— Start of PROVIDED TEXT —
The purpose of the question is to practice different machine learning algorithms for **text classification** as well as the performance evaluation. In addition, you are requried to conduct **10 fold cross validation** (https://scikit-learn.org/stable/modules/cross_validation.html) in the training.



The dataset can be download from canvas. The dataset contains two files train data and test data for sentiment analysis in IMDB review, it has two categories: 1 represents positive and 0 represents negative. You need to split the training data into training and validate data (80% for training and 20% for validation, https://towardsdatascience.com/train-test-split-and-cross-validation-in-python-80b61beca4b6) and perform 10 fold cross validation while training the classifier. The final trained model was final evaluated on the test data.


**Algorithms:**

*   MultinominalNB
*   SVM
*   KNN
*   Decision tree
*   Random Forest
*   XGBoost
*   Word2Vec
*   BERT

**Evaluation measurement:**


*   Accuracy
*   Recall
*   Precison
*   F-1 score


In [1]:
# In the First step I am importing all necessasry libraries:
import pandas as pd
from sklearn.model_selection import train_test_split, cross_val_score, StratifiedKFold
from sklearn.feature_extraction.text import CountVectorizer
from sklearn.naive_bayes import MultinomialNB
from sklearn.svm import SVC
from sklearn.neighbors import KNeighborsClassifier
from sklearn.tree import DecisionTreeClassifier
from sklearn.ensemble import RandomForestClassifier
from sklearn.metrics import accuracy_score, recall_score, precision_score, f1_score
from sklearn.pipeline import make_pipeline
import pandas as pd

#Here I am doing some preprocessing:
def preprocess_input(file_path):
    with open(file_path, 'r', encoding='utf-8') as file:
        lines = file.readlines()
— End of PROVIDED TEXT —
— Start of RECORD EXTRACTS —
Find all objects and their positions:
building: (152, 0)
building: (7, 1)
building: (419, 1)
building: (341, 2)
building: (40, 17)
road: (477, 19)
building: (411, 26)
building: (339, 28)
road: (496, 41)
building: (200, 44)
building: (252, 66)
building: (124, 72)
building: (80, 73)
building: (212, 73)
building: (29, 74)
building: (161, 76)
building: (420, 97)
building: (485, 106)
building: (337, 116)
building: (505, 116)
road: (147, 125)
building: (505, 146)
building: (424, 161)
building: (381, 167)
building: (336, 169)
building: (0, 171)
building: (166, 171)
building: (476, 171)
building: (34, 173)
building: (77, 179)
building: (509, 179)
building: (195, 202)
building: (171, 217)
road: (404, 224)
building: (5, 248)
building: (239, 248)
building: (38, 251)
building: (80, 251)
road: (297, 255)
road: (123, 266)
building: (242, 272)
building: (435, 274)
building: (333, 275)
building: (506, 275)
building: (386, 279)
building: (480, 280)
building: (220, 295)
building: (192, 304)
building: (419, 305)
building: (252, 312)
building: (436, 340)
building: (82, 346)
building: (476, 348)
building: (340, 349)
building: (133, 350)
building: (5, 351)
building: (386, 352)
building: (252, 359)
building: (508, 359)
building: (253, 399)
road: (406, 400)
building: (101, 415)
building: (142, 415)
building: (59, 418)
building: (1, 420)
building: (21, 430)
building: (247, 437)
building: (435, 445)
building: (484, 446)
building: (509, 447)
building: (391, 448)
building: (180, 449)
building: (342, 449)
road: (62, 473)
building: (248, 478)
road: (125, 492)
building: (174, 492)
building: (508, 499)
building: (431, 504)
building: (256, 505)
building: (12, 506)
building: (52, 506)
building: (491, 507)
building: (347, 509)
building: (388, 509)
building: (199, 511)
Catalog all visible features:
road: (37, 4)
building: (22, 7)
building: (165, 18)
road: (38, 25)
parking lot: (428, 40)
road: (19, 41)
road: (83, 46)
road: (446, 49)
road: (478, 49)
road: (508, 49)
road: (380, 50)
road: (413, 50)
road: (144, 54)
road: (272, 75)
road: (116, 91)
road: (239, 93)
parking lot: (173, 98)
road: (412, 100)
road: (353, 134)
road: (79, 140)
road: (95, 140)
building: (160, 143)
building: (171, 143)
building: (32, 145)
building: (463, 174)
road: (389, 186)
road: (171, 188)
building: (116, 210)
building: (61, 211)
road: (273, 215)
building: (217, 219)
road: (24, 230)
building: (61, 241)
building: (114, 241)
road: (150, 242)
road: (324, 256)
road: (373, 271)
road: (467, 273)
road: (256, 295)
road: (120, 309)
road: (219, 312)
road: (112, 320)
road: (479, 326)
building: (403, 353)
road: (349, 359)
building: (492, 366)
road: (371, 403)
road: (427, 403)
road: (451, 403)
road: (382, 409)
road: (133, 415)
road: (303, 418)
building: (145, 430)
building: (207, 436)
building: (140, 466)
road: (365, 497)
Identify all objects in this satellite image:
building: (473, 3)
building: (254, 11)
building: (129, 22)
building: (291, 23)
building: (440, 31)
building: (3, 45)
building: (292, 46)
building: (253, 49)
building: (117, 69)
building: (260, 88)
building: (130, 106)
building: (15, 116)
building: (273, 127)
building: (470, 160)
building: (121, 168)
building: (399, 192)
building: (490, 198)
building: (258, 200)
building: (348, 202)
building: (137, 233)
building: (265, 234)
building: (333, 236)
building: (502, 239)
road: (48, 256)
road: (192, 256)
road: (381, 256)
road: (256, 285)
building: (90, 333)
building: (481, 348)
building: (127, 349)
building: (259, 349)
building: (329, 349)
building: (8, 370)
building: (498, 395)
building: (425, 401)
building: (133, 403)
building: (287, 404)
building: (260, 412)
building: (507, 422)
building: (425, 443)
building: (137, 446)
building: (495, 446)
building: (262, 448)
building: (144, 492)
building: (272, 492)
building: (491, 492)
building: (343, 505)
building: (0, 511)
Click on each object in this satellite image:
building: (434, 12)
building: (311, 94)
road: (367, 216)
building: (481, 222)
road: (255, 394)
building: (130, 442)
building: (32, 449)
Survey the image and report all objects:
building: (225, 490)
— End of RECORD EXTRACTS —
* WHAT TO WORK ON:
Answer these questions from the text classification assignment:
(a) What percentages of the training data go to training and to validation?
(b) What do the labels 1 and 0 represent in the IMDB review dataset?
(c) Which class is imported from sklearn.feature_extraction.text?

* RESULT FOR THIS EXERCISE:
(a) 80% for training and 20% for validation.
(b) 1 represents positive and 0 represents negative.
(c) CountVectorizer.